Pese a las constantes provocaciones, el ariete del Real Madrid esbozaba una enorme sonrisa cada vez que los paraguayos lo encaraban, aunque lo que sucedió al final pudo encender todavía más los ánimos.
Luego de que se escuchó el silbatazo, Mbappé levantó los brazos y se dirigió a la tribuna a escasos metros del portero Orlando Gill, quien tenía un esférico en su poder en ese momento y se lo arrojó a la espalda del astro francés.
“Le quería saludar, nada más felicitarlo, creo que se agrandó y no me dio bola. En momentos de calentura cualquier cosa puede pasar, no pensaba tirar la pelota, pero ya con más calma ahora asimilo… Nada, le quería felicitar. No me dijo nada, no me miró, ni un gesto, sólo se reía… Si es así, bueno”, explicó Gill ante los medios.
El juego pudo haber terminado de la peor forma su Kylian hubiera reaccionado, pero decidió hacer caso omiso, seguir con lo suyo, mientras que en el medio campo futbolistas de ambas selecciones comenzaron a empujarse y reclamarse.

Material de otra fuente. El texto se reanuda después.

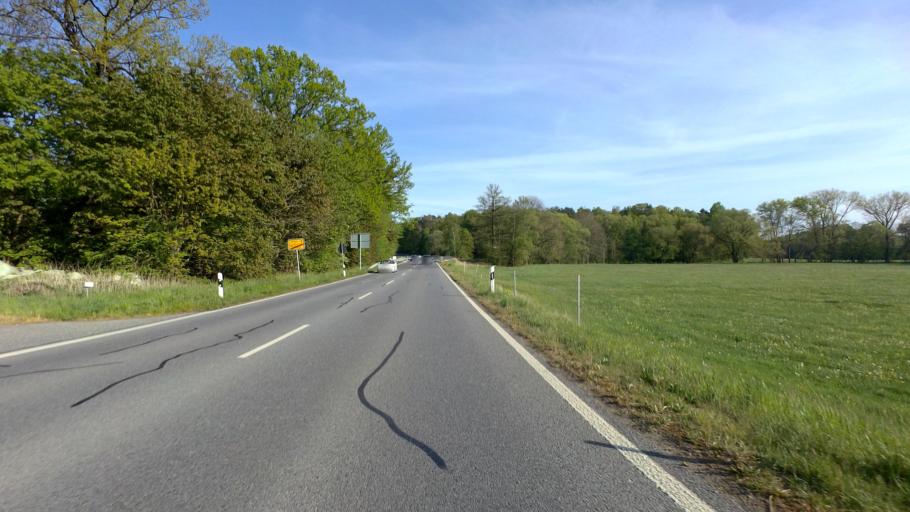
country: DE
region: Saxony
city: Stolpen
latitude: 51.0576
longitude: 14.0633
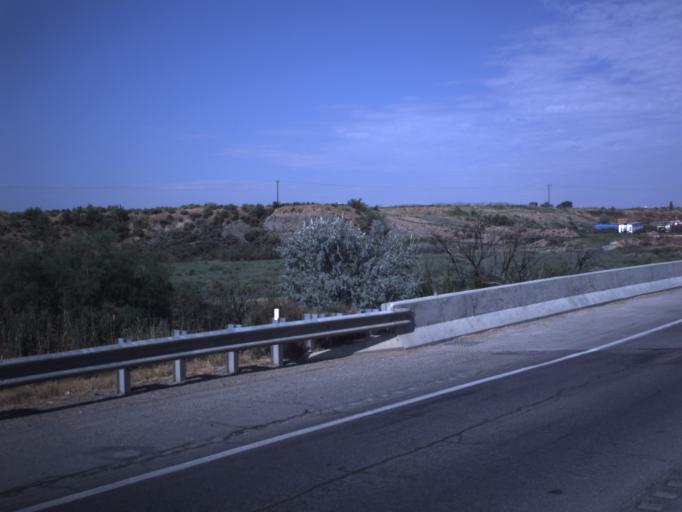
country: US
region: Utah
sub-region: Uintah County
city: Naples
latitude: 40.3748
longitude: -109.4075
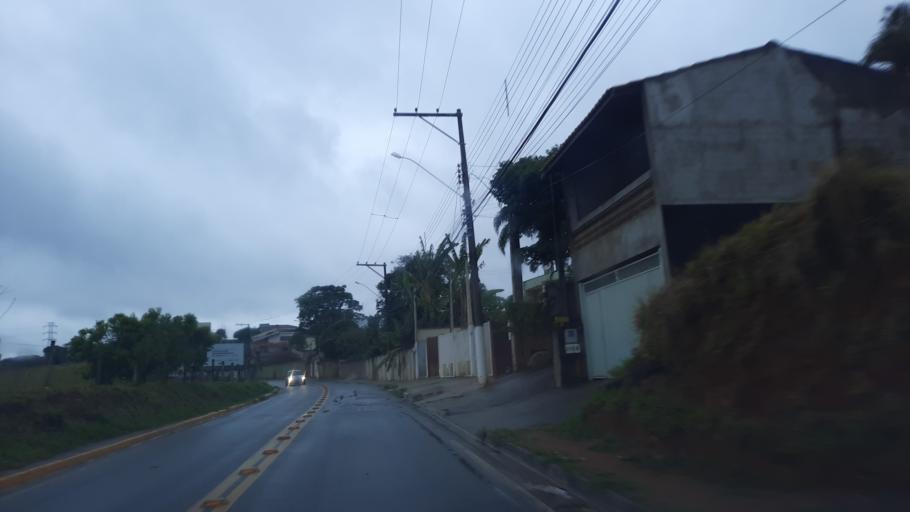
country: BR
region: Sao Paulo
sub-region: Atibaia
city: Atibaia
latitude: -23.0934
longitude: -46.5428
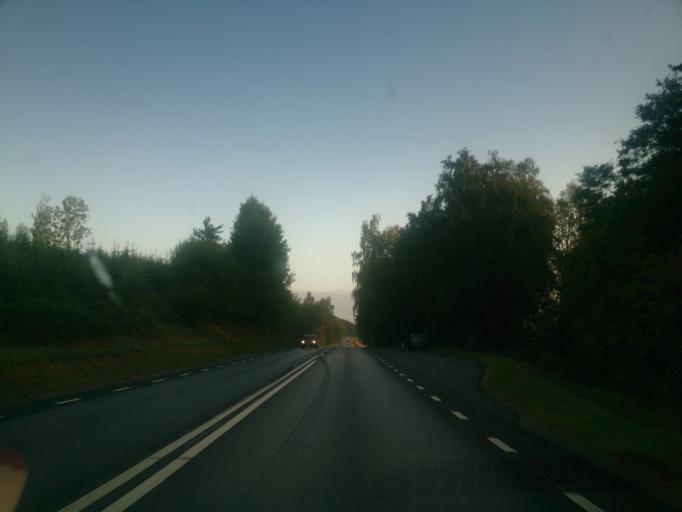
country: SE
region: Soedermanland
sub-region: Nykopings Kommun
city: Nykoping
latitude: 58.8018
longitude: 17.0826
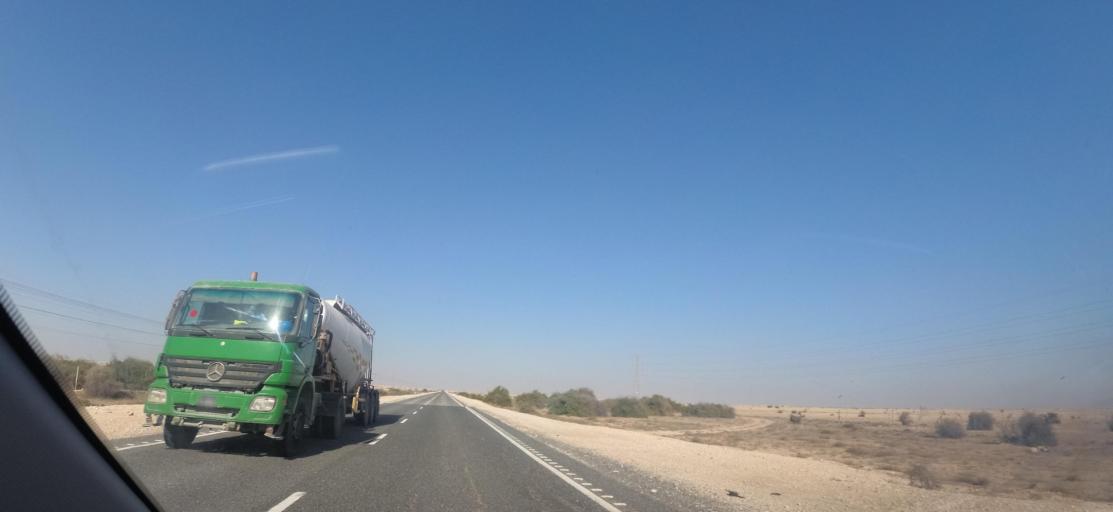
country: QA
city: Al Jumayliyah
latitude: 25.6729
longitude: 51.1299
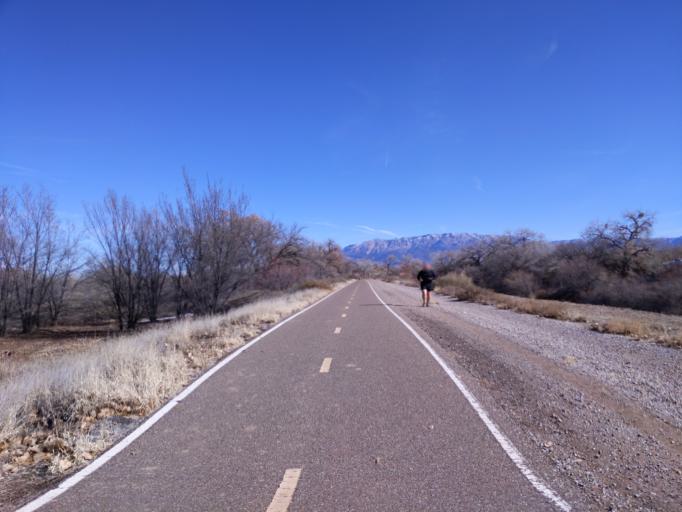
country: US
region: New Mexico
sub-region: Bernalillo County
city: Los Ranchos de Albuquerque
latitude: 35.1621
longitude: -106.6630
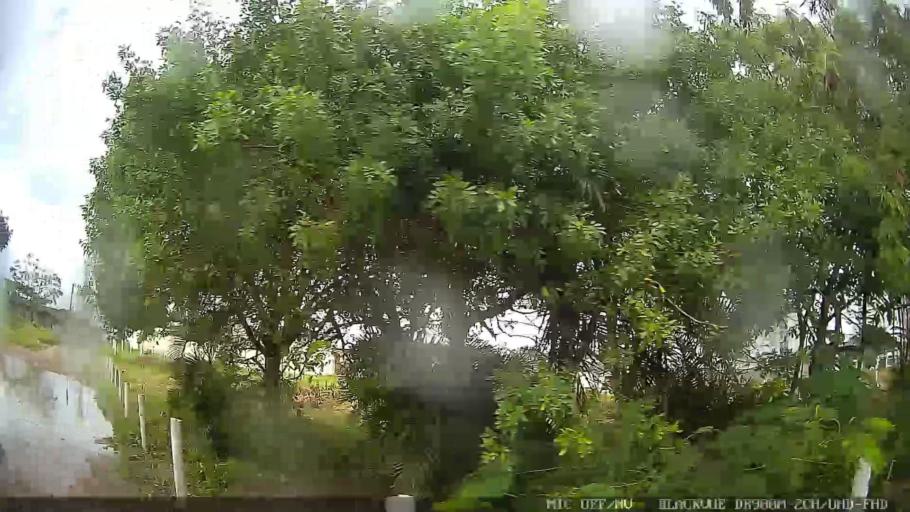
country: BR
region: Sao Paulo
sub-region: Itanhaem
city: Itanhaem
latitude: -24.1719
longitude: -46.7690
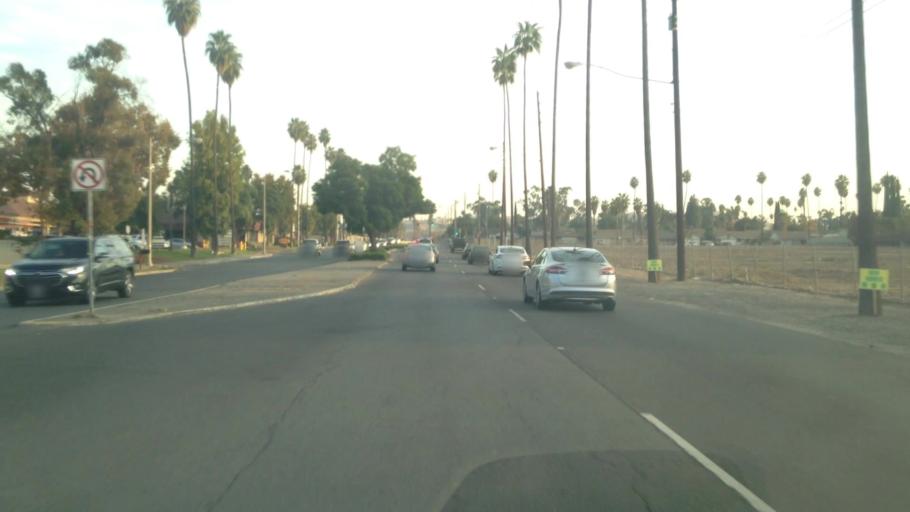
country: US
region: California
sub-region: Riverside County
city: Riverside
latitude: 33.9101
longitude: -117.4382
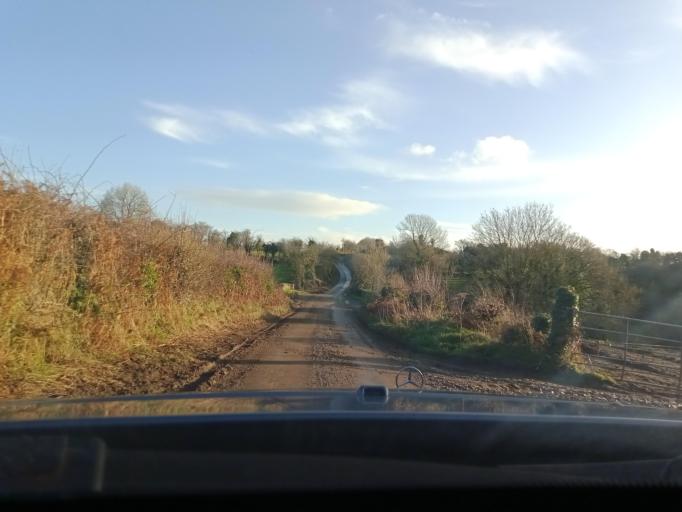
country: IE
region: Munster
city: Carrick-on-Suir
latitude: 52.4387
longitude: -7.4015
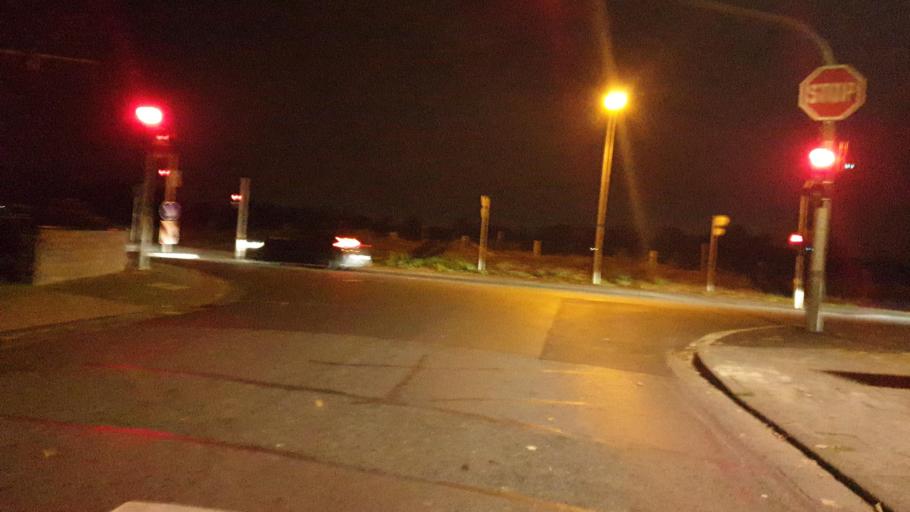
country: DE
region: North Rhine-Westphalia
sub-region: Regierungsbezirk Koln
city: Kerpen
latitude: 50.9118
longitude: 6.6890
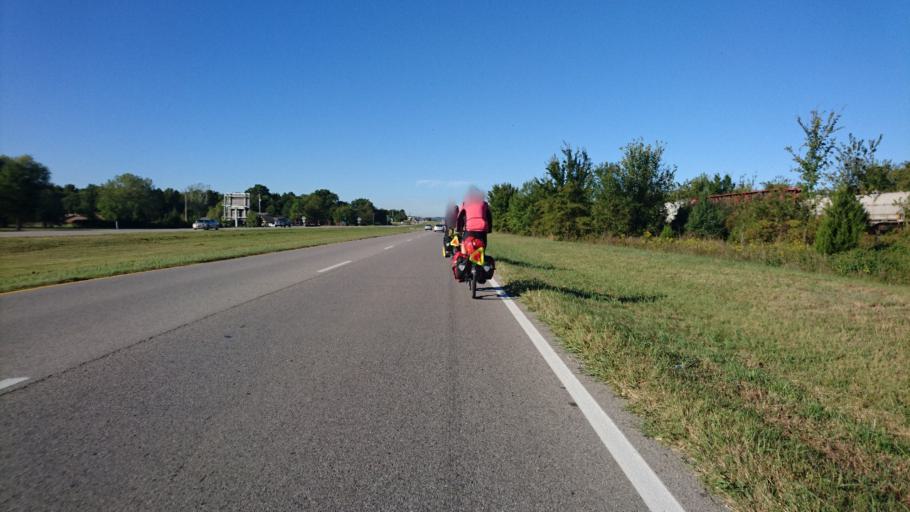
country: US
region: Oklahoma
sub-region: Rogers County
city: Verdigris
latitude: 36.2409
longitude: -95.6794
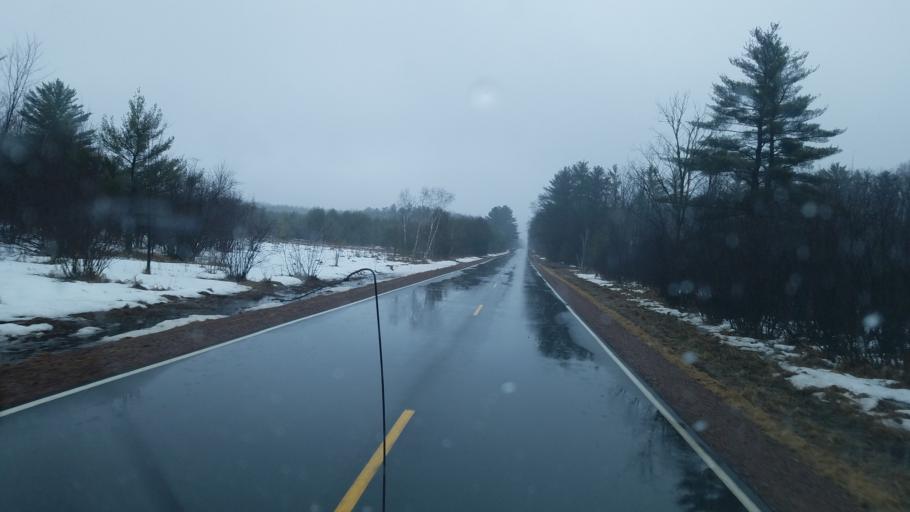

Los guaraníes, ya con la eliminación a cuestas, intentaban provocar a los jugadores franceses para que alguno terminara expulsado, pero el plan no les funcionó, ya que de inmediato los elementos de la banca intervinieron para que el asunto no escalara. En buena medida, ayudó que Mbappé mantuvo la calma tras haber recibido el balonazo en la espalda.